Some of these initiatives may now go on hold. Recent HSBC research estimates that operating costs for deepwater drilling could increase by as much as a fifth, due to new safety measures and insurance hikes. But HSBC also says that CNOOC will not be as badly hit by the Gulf of Mexico spill as some of its peers, as its deepwater exposure (Nigerian offshore slots, plus some in China too) is limited.

It’s just as well, agrees China Business News, that the Chinese oil firms are “relatively backward” in deepwater exploration.

But the newspaper joins Outlook Weekly in asking if the chances of an accident in Chinese waters are going to increase as domestic operators became more active in the sector. The country’s oil enterprises trail their international peers in terms of safety management experience, it warns, so they could be at risk too.

But BP’s difficulties still offer an opportunity?

That’s the view of those who see the country’s state-owned enterprises as vulture funds, ready to feast on corporate distress wherever they find it.

Of course, the Chinese don’t regard themselves as commercial scavengers. Last week we reported on a rather different analogy, courtesy of Wei Jiafu, chairman of shipping giant Cosco.

Signing a 35-year lease to expand the main Greek port of Piraeus, he had much nobler creatures in mind. “We have a saying in China, ‘construct the eagle’s nest, and the eagle will come,’” he told the assembled press. “We have constructed such a nest in your country to attract such Chinese eagles. This is our contribution to you.”

It’s a rather stark comparison. On the one hand, Wei’s lofty confidence in China’s restorative powers.

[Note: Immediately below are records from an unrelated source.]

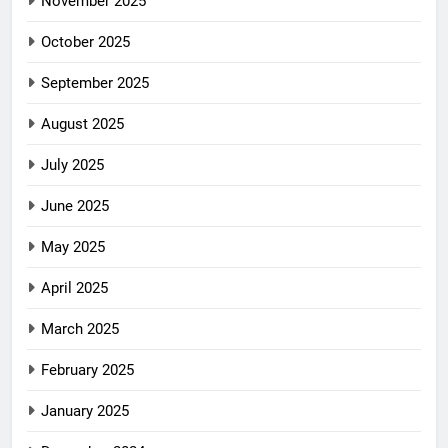
November 2025
October 2025
September 2025
August 2025
July 2025
June 2025
May 2025
April 2025
March 2025
February 2025
January 2025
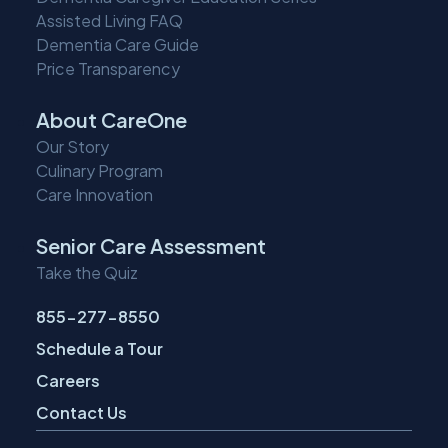
Assisted Living FAQ
Dementia Care Guide
Price Transparency
About CareOne
Our Story
Culinary Program
Care Innovation
Senior Care Assessment
Take the Quiz
855-277-8550
Schedule a Tour
Careers
Contact Us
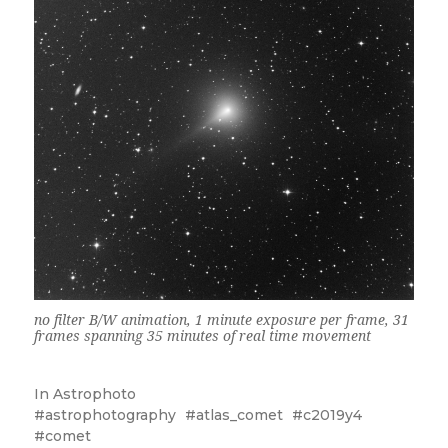
no filter B/W animation, 1 minute exposure per frame, 31
frames spanning 35 minutes of real time movement
In
Astrophoto
astrophotography
atlas_comet
c2019y4
comet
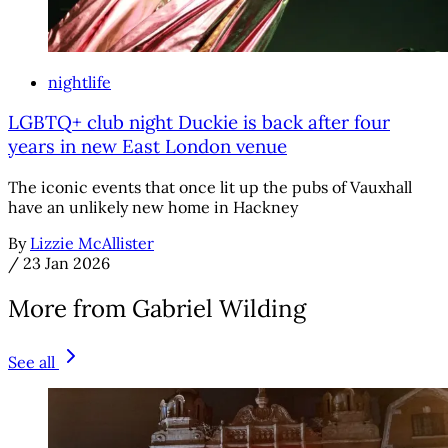
nightlife
LGBTQ+ club night Duckie is back after four
years in new East London venue
The iconic events that once lit up the pubs of Vauxhall
have an unlikely new home in Hackney
By
Lizzie McAllister
/
23 Jan 2026
More from Gabriel Wilding
See all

But on the other, the domestic media’s anxiety about rig safety and the Chinese deepwater operators.

And even the Global Times – an unashamed promoter of Chinese interests overseas – has been choosing not to tub-thump on the oil acquisition trail. Part of the attraction for signing up with international oil partners in the past, it reports, was to benefit from their experience. BP’s chastening circumstances may have brought some of that into question. But the newspaper still wonders whether the time is right for China’s oil firms to strike out alone.